The jacket had looked like something a teenage girl would wear, and the skull had delicate female characteristics.
Deputy Kurt Olson had informed him that fourteen-year-old Becca Conan disappeared two years ago, and the FBI had been involved in the investigation.
“Get the FBI back out here,” Henry had told him. “There’s a possibility their case has been solved.” He quickly scanned the visible bones and the skull, searching for a clue that could point to cause of death. Like cracks on the skull that suggested hard blows, nicks in the bones that indicated the stab of a knife, or a crushed hyoid that suggested strangulation.
Nothing obvious caught his eye as he knelt in the dirt.
Now the FBI agent stood in front of him, looking upset to be responding to the death of someone quite young. Henry understood and wished his first case as a coroner hadn’t been a child. Why wasn’t it a senior citizen who died asleep in bed? Their life fully lived.
Not a child hidden in the dirt.
“I’d like to take a look,” said the agent.
“Over here, Special Agent Wilde.” Henry led her a few yards to the scene.
“Call me Cate, please, Doctor.”
“Henry,” he responded.
Cate squatted next to the skull. “Braces?” She immediately looked to Tessa, who nodded. The two women looked nauseated.
“What is it?” Henry asked.
“Oh jeez,” said Kurt, rubbing a hand over his bald scalp, looking from one woman to the other. “I didn’t think of her.”
The other deputy, Bruce, exchanged a confused glance with Henry.
“Becca Conan isn’t the only missing teen girl from this area,” said Cate in a hollow voice. “Our friend Samantha Bishop disappeared when we were fourteen. She had braces at the time.”
“But so did Becca,” Kurt added.
“Excuse me.”
The three deputies whirled around at the sound of the new voice, their hands hovering over their weapons. A young man with a flashlight had appeared from the woods and held up his hand at the deputies’ reactions. “Whoa. I didn’t mean to startle you.”
“This is a police investigation,” announced Tessa. “Please leave the island.”

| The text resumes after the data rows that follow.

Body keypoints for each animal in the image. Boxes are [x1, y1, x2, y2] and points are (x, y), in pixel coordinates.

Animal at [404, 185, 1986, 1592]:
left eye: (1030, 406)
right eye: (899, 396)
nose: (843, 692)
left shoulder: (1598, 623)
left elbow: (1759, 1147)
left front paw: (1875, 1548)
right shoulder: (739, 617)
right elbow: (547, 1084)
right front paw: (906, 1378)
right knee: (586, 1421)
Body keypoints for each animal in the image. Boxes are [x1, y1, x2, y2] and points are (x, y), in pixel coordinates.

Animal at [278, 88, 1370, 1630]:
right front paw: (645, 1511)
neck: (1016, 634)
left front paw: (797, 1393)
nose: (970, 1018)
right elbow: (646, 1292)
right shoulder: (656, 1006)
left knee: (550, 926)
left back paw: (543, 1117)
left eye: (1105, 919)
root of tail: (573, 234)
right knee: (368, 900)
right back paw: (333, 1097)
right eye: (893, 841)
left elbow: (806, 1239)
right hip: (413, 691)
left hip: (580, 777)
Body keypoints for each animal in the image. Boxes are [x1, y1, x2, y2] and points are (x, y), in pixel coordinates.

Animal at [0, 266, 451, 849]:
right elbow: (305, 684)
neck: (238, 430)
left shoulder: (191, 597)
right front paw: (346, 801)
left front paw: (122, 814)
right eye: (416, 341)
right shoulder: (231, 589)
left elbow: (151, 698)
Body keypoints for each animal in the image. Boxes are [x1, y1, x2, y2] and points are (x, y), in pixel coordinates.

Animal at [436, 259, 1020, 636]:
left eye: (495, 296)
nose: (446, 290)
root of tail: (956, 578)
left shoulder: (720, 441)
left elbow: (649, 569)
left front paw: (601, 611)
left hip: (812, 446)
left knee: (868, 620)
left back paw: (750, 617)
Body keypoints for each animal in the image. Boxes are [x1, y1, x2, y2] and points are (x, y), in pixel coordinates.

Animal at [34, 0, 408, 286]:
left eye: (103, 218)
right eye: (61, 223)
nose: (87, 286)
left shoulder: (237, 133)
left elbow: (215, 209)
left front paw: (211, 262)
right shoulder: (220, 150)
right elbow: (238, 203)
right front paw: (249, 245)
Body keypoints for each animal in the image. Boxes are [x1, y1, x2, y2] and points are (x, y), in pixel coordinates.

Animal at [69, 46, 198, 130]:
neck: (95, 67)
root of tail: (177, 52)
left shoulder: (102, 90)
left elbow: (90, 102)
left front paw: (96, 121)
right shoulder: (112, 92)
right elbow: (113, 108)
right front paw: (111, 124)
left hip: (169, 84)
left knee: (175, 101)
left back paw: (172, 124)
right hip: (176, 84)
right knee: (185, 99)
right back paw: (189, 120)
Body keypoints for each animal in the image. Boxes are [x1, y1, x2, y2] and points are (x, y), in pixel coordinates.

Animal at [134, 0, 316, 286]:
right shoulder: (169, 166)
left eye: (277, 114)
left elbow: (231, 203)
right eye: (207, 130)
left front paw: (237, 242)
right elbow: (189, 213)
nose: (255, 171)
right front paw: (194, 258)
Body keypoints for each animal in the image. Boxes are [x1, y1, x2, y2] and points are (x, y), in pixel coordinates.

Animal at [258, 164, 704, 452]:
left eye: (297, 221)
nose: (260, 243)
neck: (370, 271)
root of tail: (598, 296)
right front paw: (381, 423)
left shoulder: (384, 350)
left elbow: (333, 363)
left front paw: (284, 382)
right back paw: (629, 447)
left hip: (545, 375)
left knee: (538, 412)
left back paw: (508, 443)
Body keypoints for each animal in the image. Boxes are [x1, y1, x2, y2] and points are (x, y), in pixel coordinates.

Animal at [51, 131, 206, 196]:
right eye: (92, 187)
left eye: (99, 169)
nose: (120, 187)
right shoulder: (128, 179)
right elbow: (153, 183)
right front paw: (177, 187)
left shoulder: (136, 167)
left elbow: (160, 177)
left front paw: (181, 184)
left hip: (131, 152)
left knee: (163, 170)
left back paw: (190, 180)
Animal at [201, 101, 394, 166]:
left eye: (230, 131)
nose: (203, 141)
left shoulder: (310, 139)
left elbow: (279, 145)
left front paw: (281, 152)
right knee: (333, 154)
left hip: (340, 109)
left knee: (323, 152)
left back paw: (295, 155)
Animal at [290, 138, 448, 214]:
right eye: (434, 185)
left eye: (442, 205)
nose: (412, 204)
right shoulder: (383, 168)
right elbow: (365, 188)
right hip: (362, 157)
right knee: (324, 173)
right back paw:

The young man twisted his lips. “Well, I live on the island. And my uncle sent me to find out what happened. Your lights are making a glow that we can see above the woods from our side.”
“You’re Rex Conan’s nephew?” Cate asked, placing herself between the young man and the skull.
“Dustin.”
Henry pegged Dustin to be in his midtwenties and wondered why the deputies hadn’t recognized him. Everyone knew everybody on the islands.
“Why didn’t Rex come himself?” Cate frowned.
Dustin shrugged. “That’s my job. I’m the caretaker of the mansion and island, and I do whatever else Rex needs.”
“Since when?” asked Kurt. “I hadn’t heard that someone lived with Rex.”
Kurt’s aggrieved tone made Henry hide a small smile. The deputy had taken it personally that he wasn’t informed.
“About six months.” Dustin stepped aside and craned his neck to look past Cate. “Is that a skull?” His mouth formed an O as his eyes widened.